The Midfield Picture and What It Means for Scotland
The strongest part of the Scotland team, on paper, is the midfield. Scott McTominay elevated his icon status even further with the outrageous overhead kick opener against Denmark, and John McGinn is another talismanic figure whose experience and reading of the game will be central to Clarke’s setup.
Billy Gilmour and Lennon Miller both missed the March camp through injury but returned to the most recent squad, giving Clarke real depth in the centre of the park. Gilmour in particular, has matured into one of the most technically assured midfielders in the squad, and his ability to control tempo will be vital in games where Scotland need to manage possession against superior opposition. Miller, still only young, represents the kind of energetic option from the bench that can change a game in the final twenty minutes.
It is also worth acknowledging what Scotland’s midfield has lost. Callum McGregor retired from international football in August 2024 after 63 caps, having been the disciplined engine behind so much of what Clarke built over the previous decade. When asked about a potential return following Scotland’s World Cup qualification, McGregor was clear that it was not something he had considered, preferring to focus entirely on his role at Celtic. His influence on the squad’s culture and collective identity will be felt even in his absence. The players who step into that midfield in North America will do so partly on the foundations he helped lay.
The Wider Celtic Contingent
Ryan Christie represents the creative option who can unlock tight games with a moment of invention, while Ben Doak could feature if he returns to fitness in time. Both carry the Celtic connection in different ways. Christie is a former Bhoy whose development at Parkhead shaped everything he has become as a player. Doak left Celtic as a teenager for Liverpool but the foundation was laid in Glasgow, and the quality that turned heads at Paradise is precisely what Clarke will be hoping to call on if needed.
Jack Hendry has matured significantly since leaving Celtic and now brings composure and experience to Clarke’s back line, while Ross Doohan’s place in the wider goalkeeper conversation reflects just how deeply Celtic’s influence runs through this squad at every position and level.
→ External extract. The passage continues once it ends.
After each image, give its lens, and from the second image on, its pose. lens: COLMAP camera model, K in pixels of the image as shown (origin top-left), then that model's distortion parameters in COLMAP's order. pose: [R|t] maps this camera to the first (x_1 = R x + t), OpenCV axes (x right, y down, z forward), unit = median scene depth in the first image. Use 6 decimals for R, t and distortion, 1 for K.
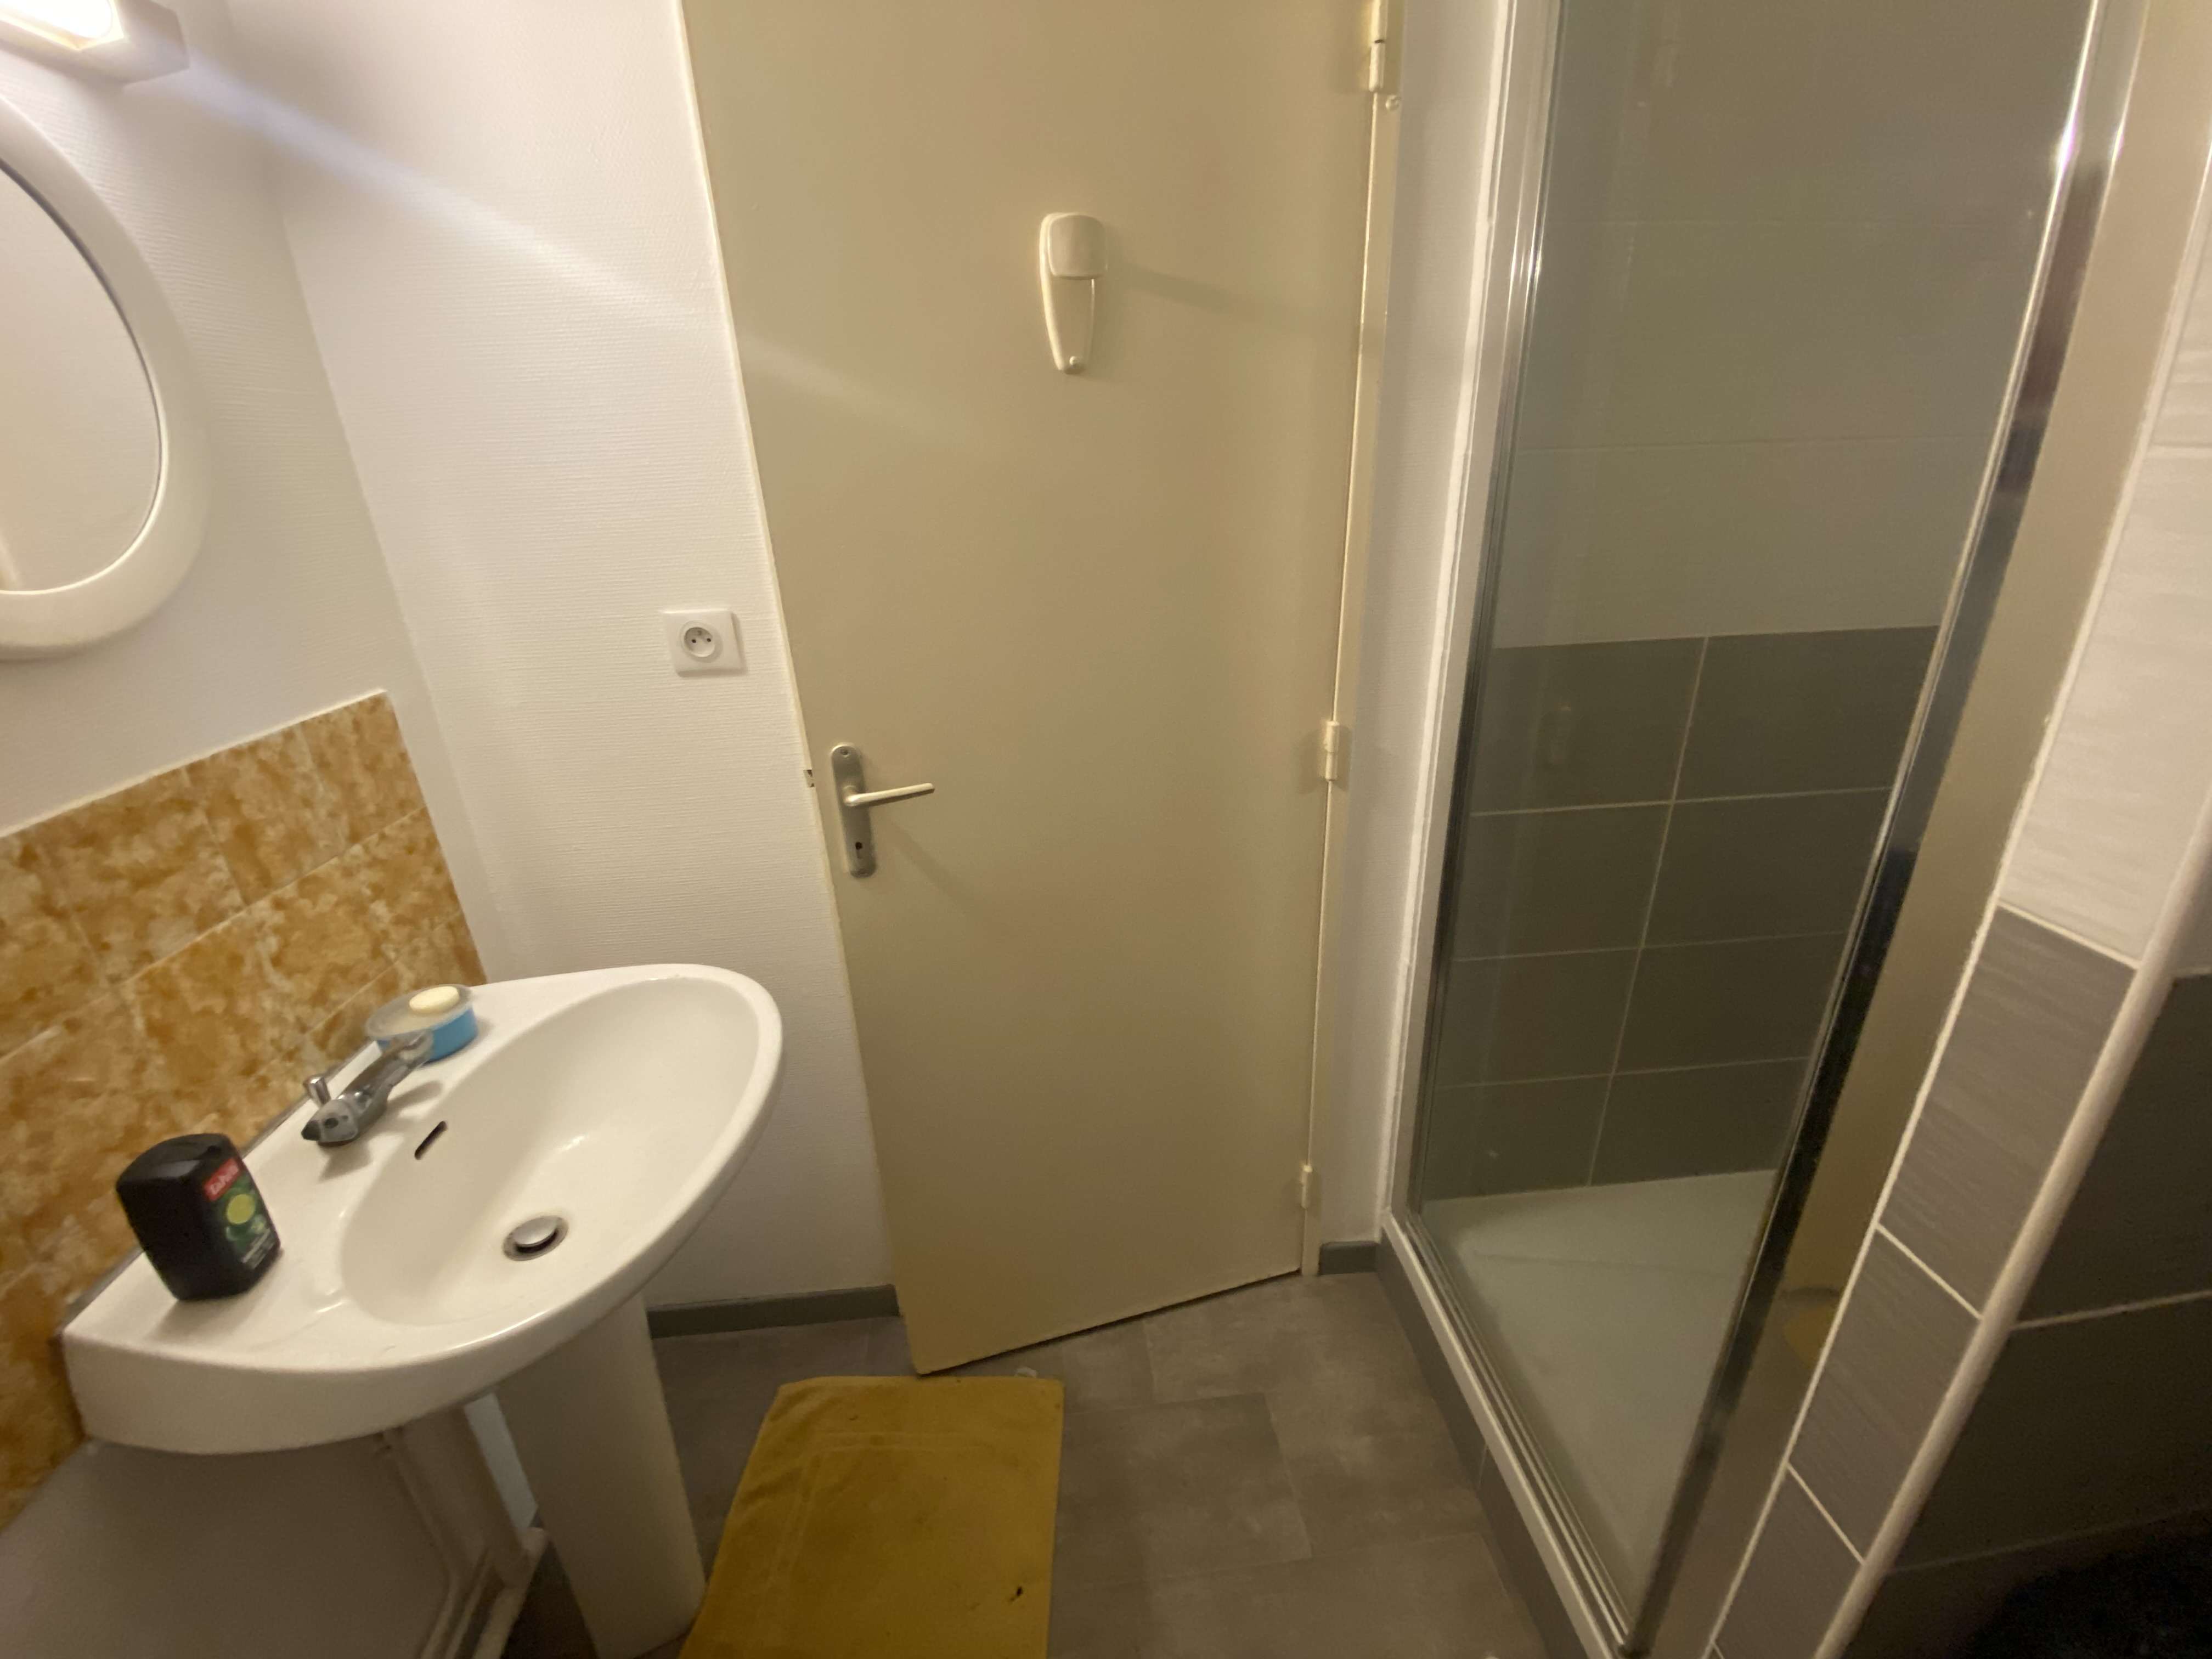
lens RADIAL K [[907.7, 0, 1106.0], [0, 907.7, 829.5], [0, 0, 1]] dist [0.000591, -0.016112]
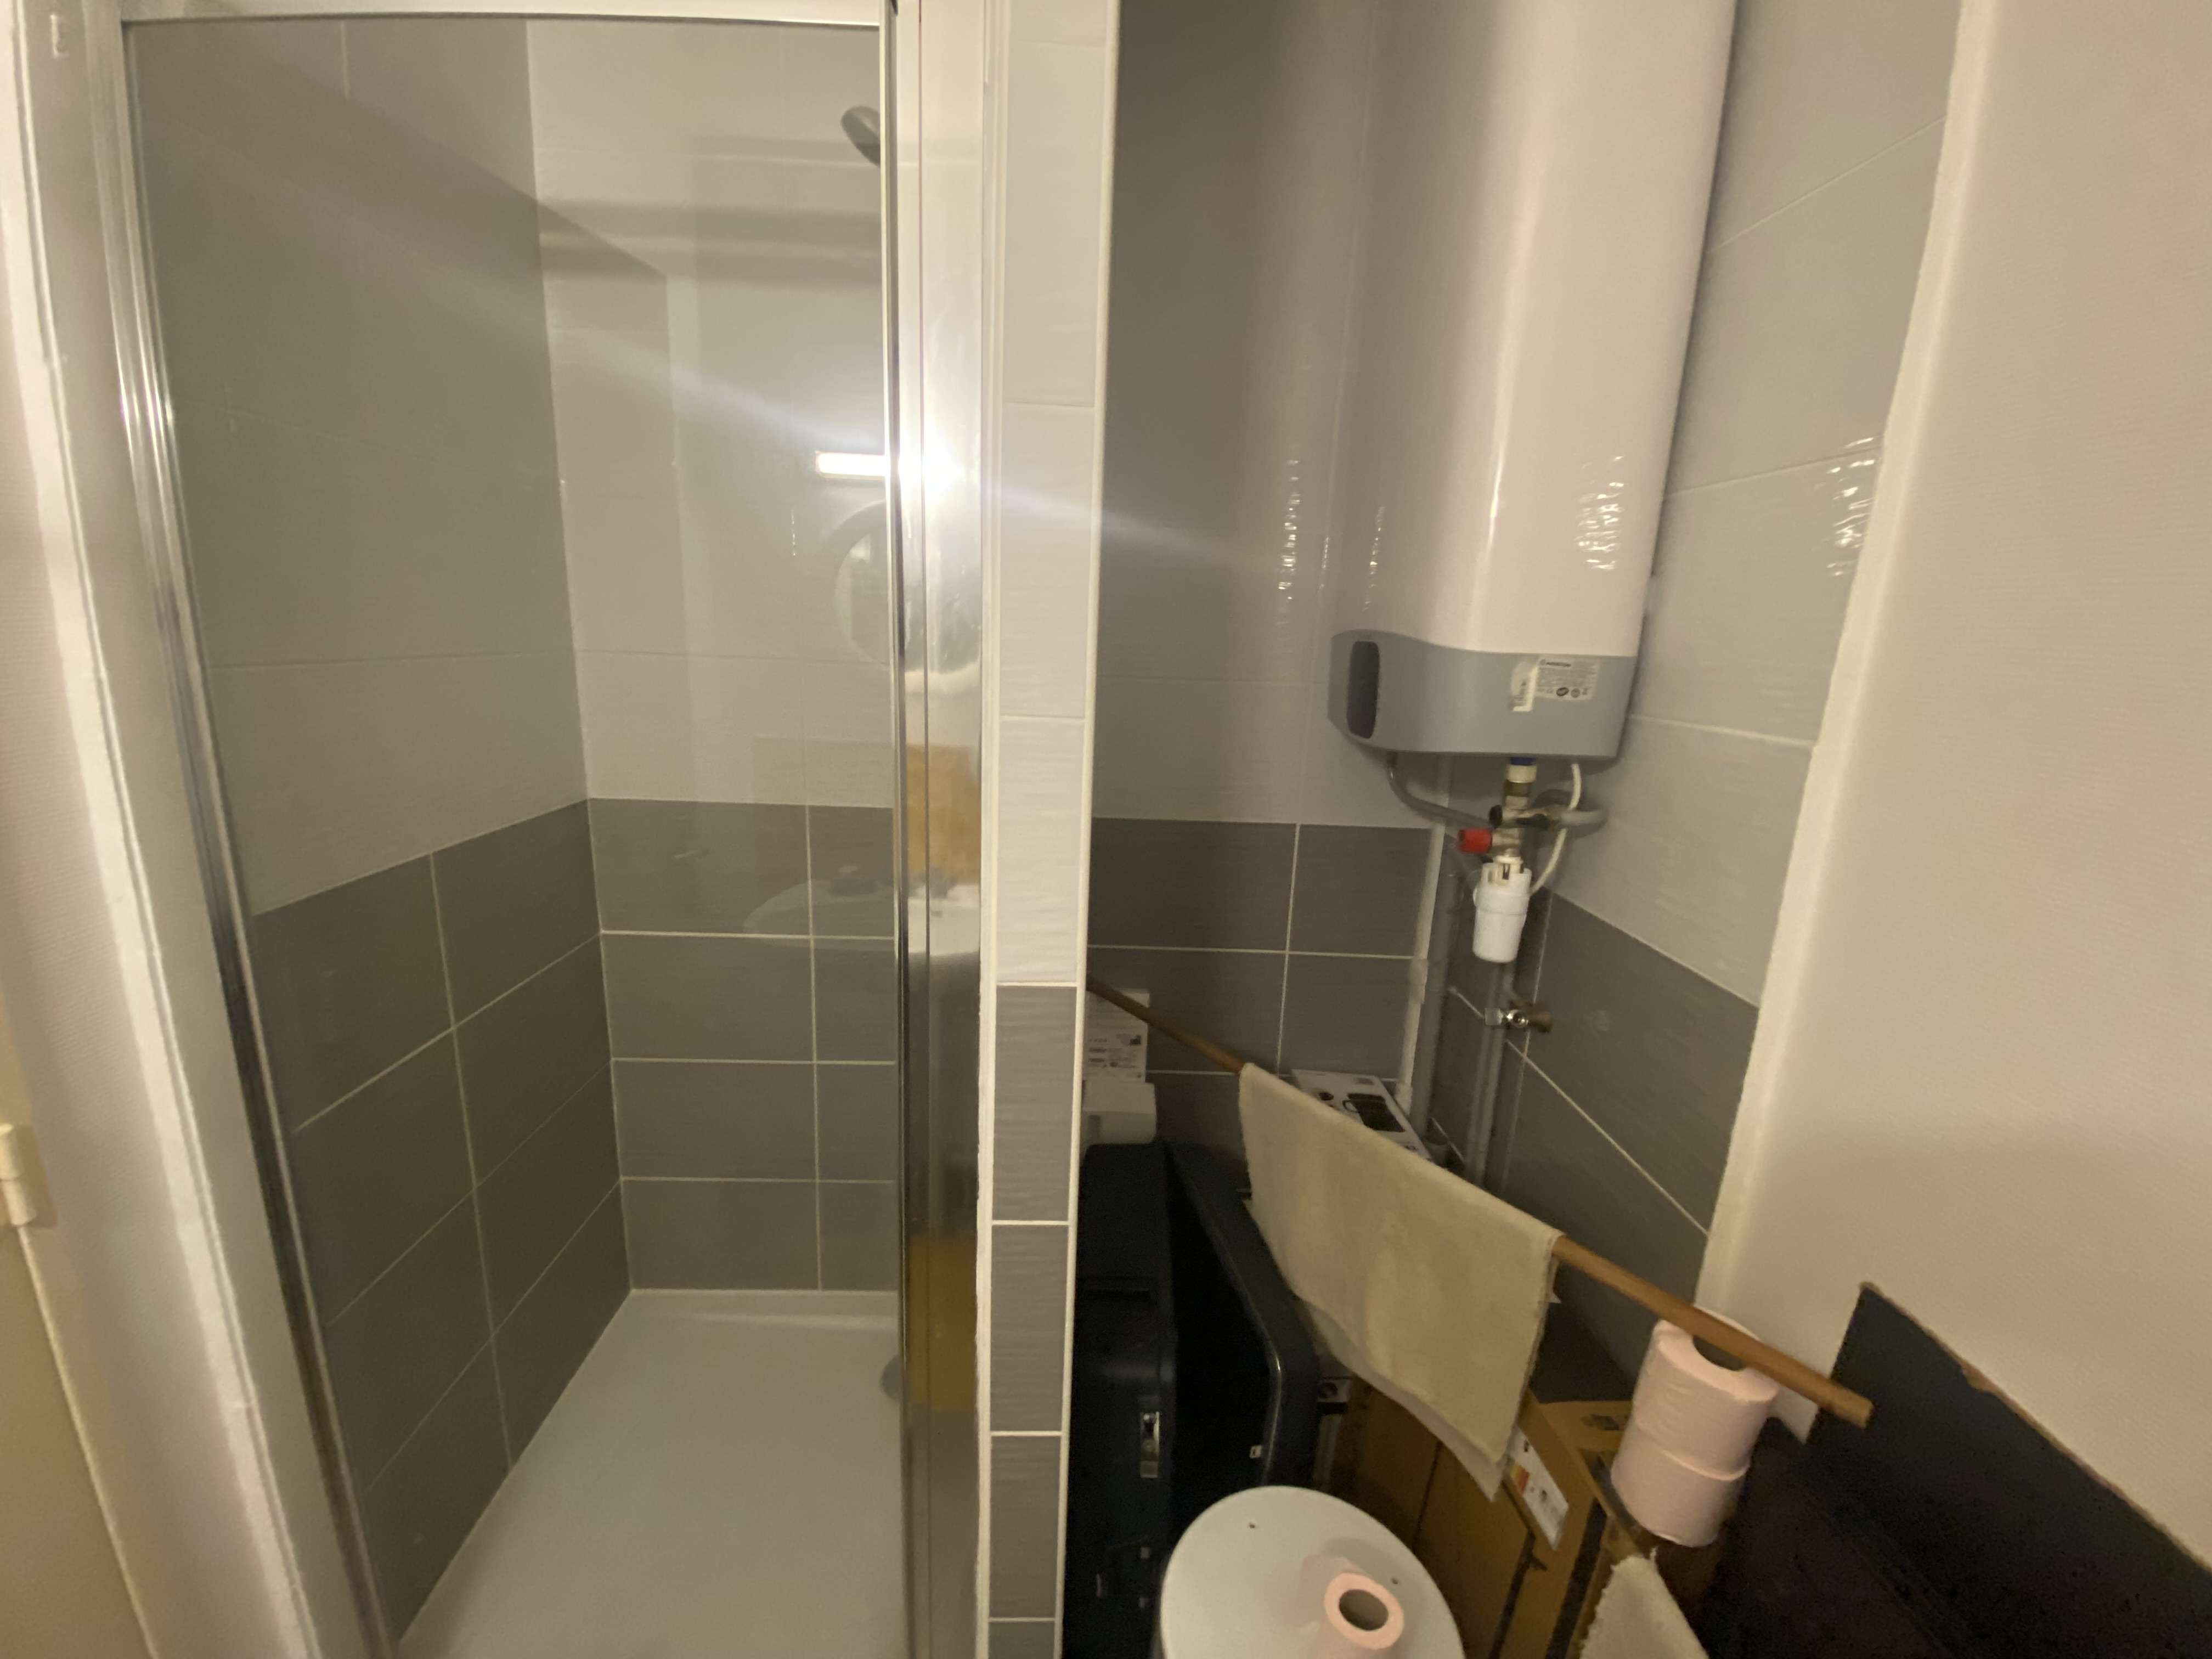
lens RADIAL K [[907.7, 0, 1106.0], [0, 907.7, 829.5], [0, 0, 1]] dist [0.000591, -0.016112]
pose [[0.035928, -0.180724, 0.982877, -0.218654], [0.327798, 0.931230, 0.159245, -0.155987], [-0.944065, 0.316464, 0.092698, 0.255341]]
Daizen Maeda will represent Japan, meaning Celtic’s footprint extends across multiple squads in North America this summer.
On the Belgium front, Arne Engels has gone without a cap for 18 months, making his chances of featuring in Rudi Garcia’s squad slim despite Belgium having qualified. The 22-year-old has shown enough in flashes to suggest the quality is there, but competition for places in the Belgian midfield is fierce, and the window is narrowing.
What This Summer Means
Scotland’s group is demanding. They face Haiti on June 14 in Boston, Morocco on June 19 in Boston, and Brazil on June 24 in Miami. There is no gentle introduction. Clarke’s side will need to be organised, disciplined, and capable of producing something special when the occasion demands it.
The Celtic players at the core of the squad give Scotland a recognisable, trusted foundation. Tierney’s defensive intelligence. Ralston’s consistency. The former Bhoys scattered through the attacking and midfield lines. These are not players who will be overawed. They have played Champions League football, handled Old Firm pressure, and delivered on the nights when domestic expectation reached fever pitch. A World Cup group stage against formidable but beatable opposition is the next test.
For Celtic supporters, this summer carries a specific kind of anticipation that has been absent for far too long. The Tartan Army in North America, built substantially around a Parkhead core, represents the values that define this club on the biggest stage in football. It has been 28 years since the last time. That wait is almost over.